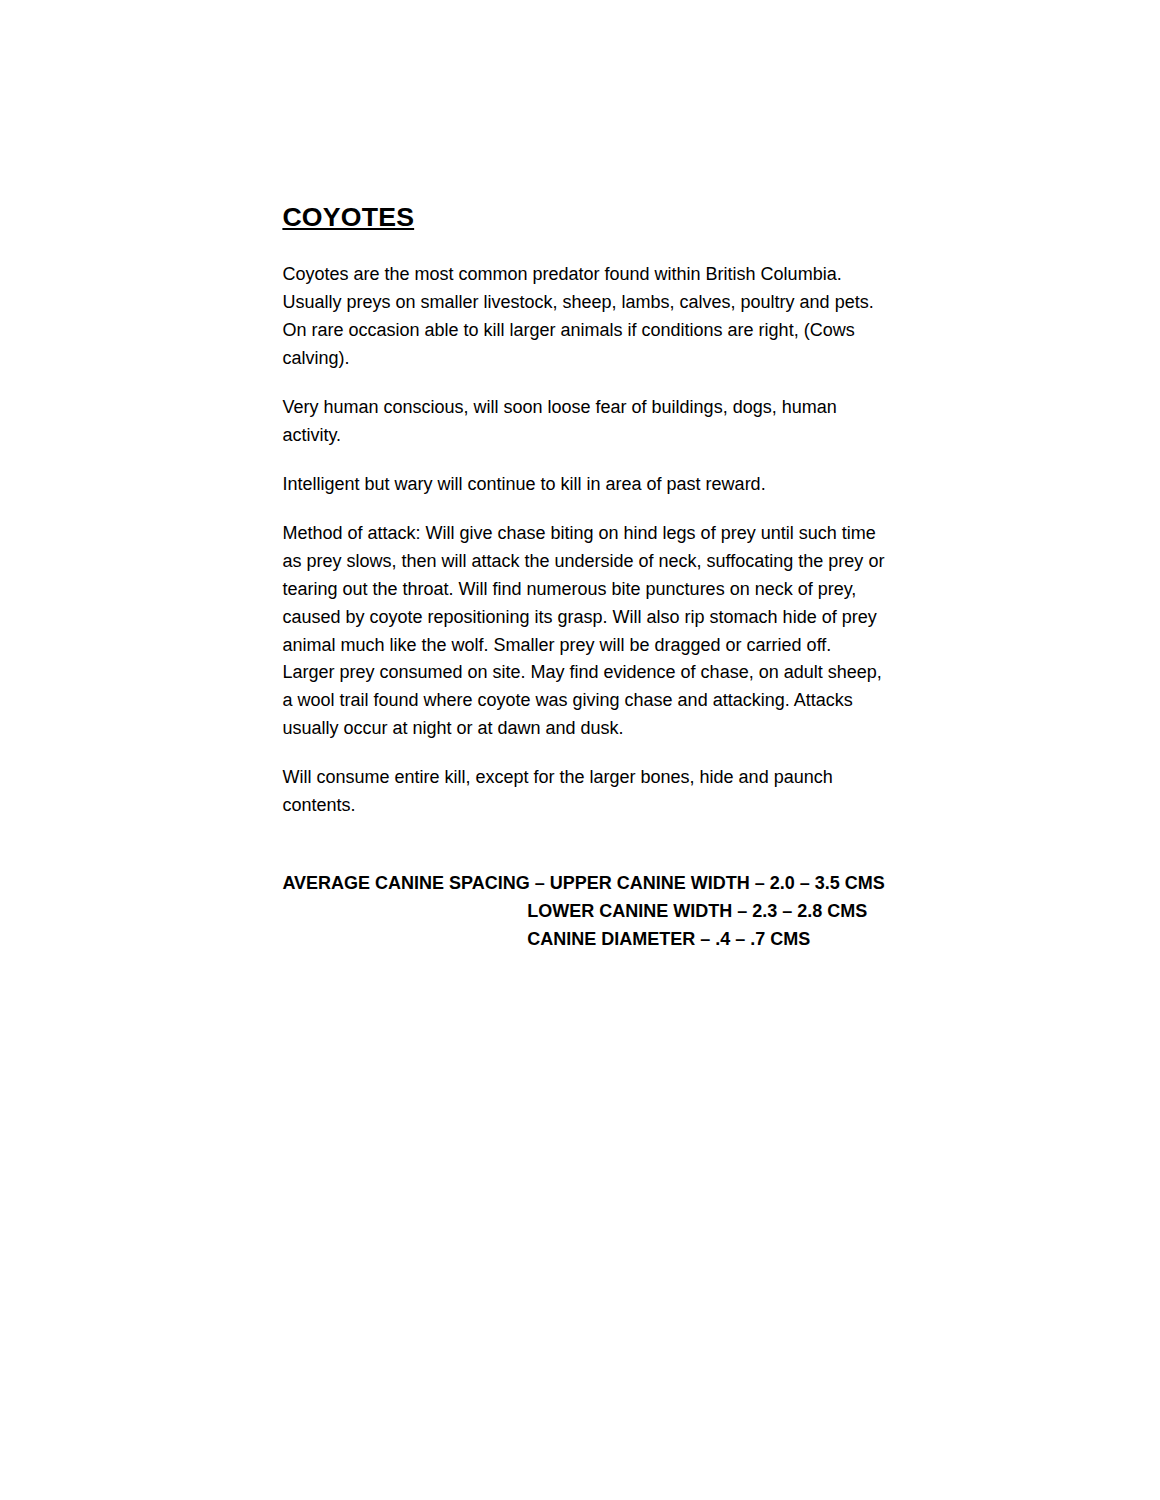COYOTES
Coyotes are the most common predator found within British Columbia. Usually preys on smaller livestock, sheep, lambs, calves, poultry and pets. On rare occasion able to kill larger animals if conditions are right, (Cows calving).
Very human conscious, will soon loose fear of buildings, dogs, human activity.
Intelligent but wary will continue to kill in area of past reward.
Method of attack: Will give chase biting on hind legs of prey until such time as prey slows, then will attack the underside of neck, suffocating the prey or tearing out the throat. Will find numerous bite punctures on neck of prey, caused by coyote repositioning its grasp. Will also rip stomach hide of prey animal much like the wolf. Smaller prey will be dragged or carried off. Larger prey consumed on site. May find evidence of chase, on adult sheep, a wool trail found where coyote was giving chase and attacking. Attacks usually occur at night or at dawn and dusk.
Will consume entire kill, except for the larger bones, hide and paunch contents.
AVERAGE CANINE SPACING – UPPER CANINE WIDTH – 2.0 – 3.5 CMS
LOWER CANINE WIDTH – 2.3 – 2.8 CMS
CANINE DIAMETER – .4 – .7 CMS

● ● ● ●

PROBLEM TO WORK ON
Search the entries for "kill" and copy each matching line.

ANSWER TO THIS TASK
Coyotes are the most common predator found within British Columbia. Usually preys on smaller livestock, sheep, lambs, calves, poultry and pets. On rare occasion able to kill larger animals if conditions are right, (Cows calving).
Intelligent but wary will continue to kill in area of past reward.
Will consume entire kill, except for the larger bones, hide and paunch contents.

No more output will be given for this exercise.